The authors thank all colleagues within the Cimbi Consortium who as part of the extensive Cimbi project (http://www.cimbi.org) have contributed directly or indirectly with data to the database.

Funding

The author(s) disclosed receipt of the following financial support for the research, authorship, and/or publication of this article: Collection of data that was included in the study was supported by the Lundbeck Foundation Center of Excellence Cimbi [R90-A7722]. Melanie Ganz’ research was supported by the Carlsberg foundation [2013-01-0502] and National Institutes of Health (NIH) [5R21EB018964-02]. Hanne Demant Hansen was supported by a postdoc grant from the Lundbeck Foundation [R90-A7722]. Ling Feng was supported by the European Union's Seventh Framework Programme (FP7/2007-2013) under grant agreement no. HEALTH-F2-2011-278850 (INMiND). Vincent Beliveau was supported by the Danish Council for Independent Research - Medical Sciences [4183-00627] and the Research Council of Rigshospitalet [R84 A3300]. Doug Greve was supported by National Institutes of Health (NIH) [1R21EB018964-01 and S10RR023043].

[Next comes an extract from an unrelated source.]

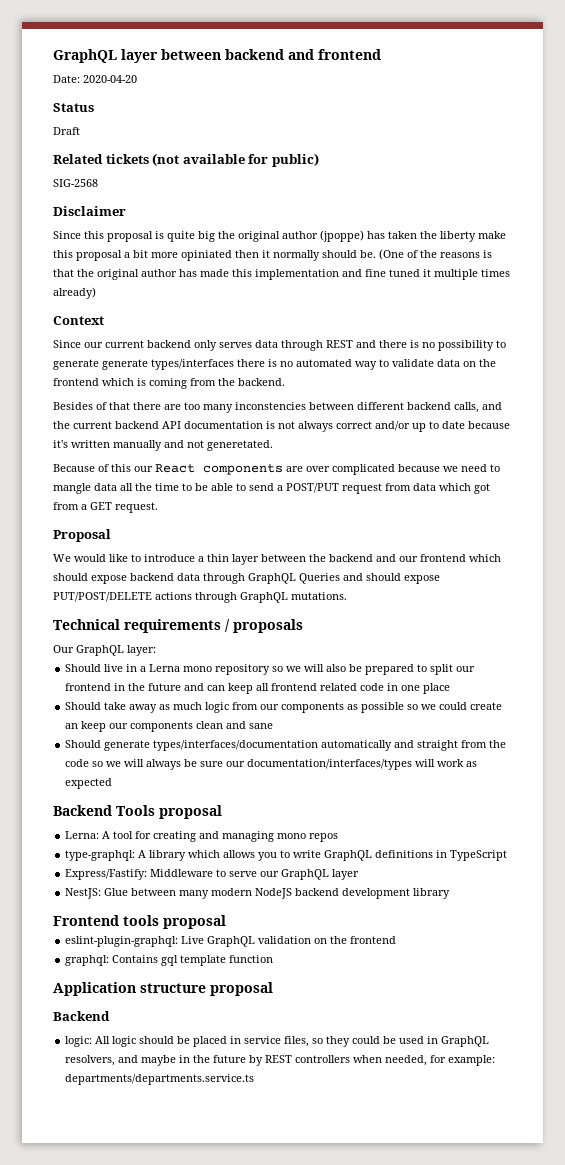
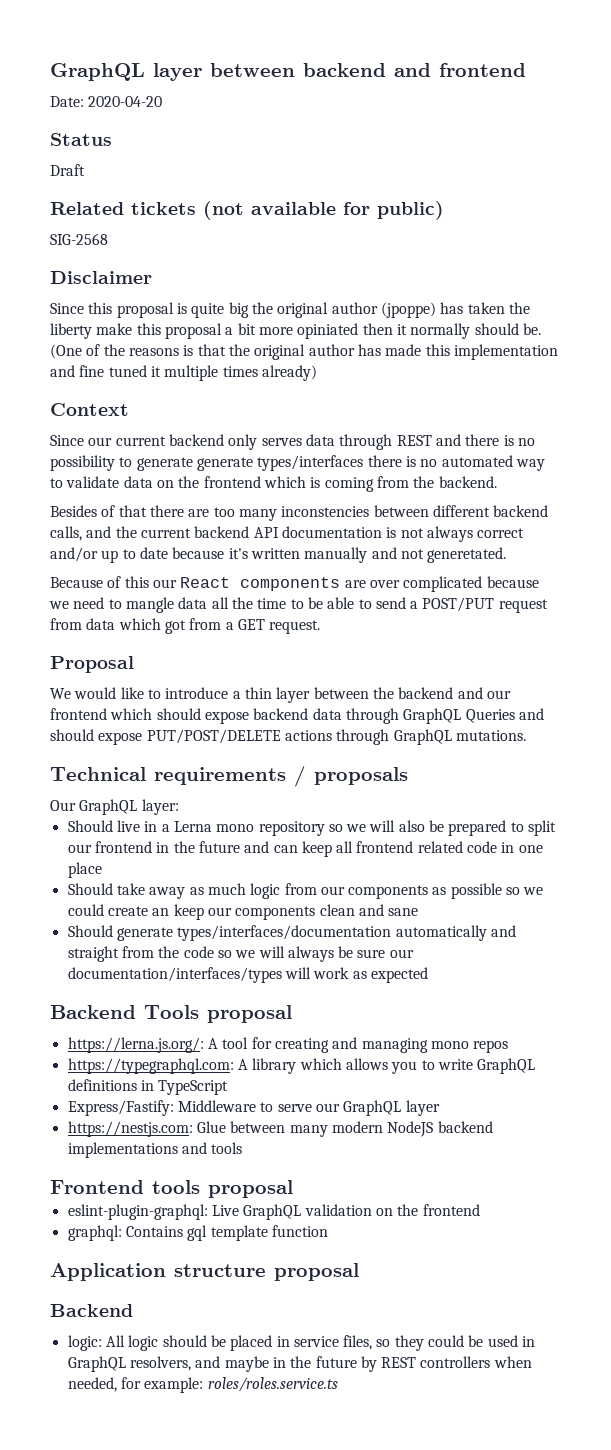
[65,831,100,839] Lerna: -> [67,1037,204,1053] https://lerna.js.org/:
[65,850,136,861] type-graphql: -> [67,1058,234,1074] https://typegraphql.com:
[65,888,102,899] NestJS: -> [67,1121,193,1137] https://nestjs.com:
[342,888,451,899] development library -> [67,1142,243,1158] implementations and tools
[65,1074,255,1085] departments/departments.service.ts -> [207,1377,338,1392] roles/roles.service.ts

Declaration of conflicting interests

The author(s) declared the following potential conflicts of interest with respect to the research, authorship, and/or publication of this article: Melanie Ganz, Hanne Demant Hansen, Ling Feng, Vincent Beliveau, Claus Svarer, and Douglas Greve declare that they have no conflict of interest. Gitte Moos Knudsen has been an invited lecturer at Pfizer A/S, worked as a consultant and received grants from H. Lundbeck A/S and is a stock holder of Novo Nordisk/Novozymes.

Authors’ contributions

MG and LF jointly developed the concept and performed the data analysis. HDH contributed to the literature review. VB performed the preprocessing of the data and investigated approaches to delineate vermis. CS and DG contributed greatly to the discussion of the method and its assumptions. GMK strongly contributed to the discussion of the application of the method and its clinical relevance. MG wrote the first draft and searched for relevant articles. LF, HDH, VB, CS, GMK, and DG reviewed the choice of references, tables, and figures and edited the initial draft and every subsequent draft. All authors approved the final manuscript.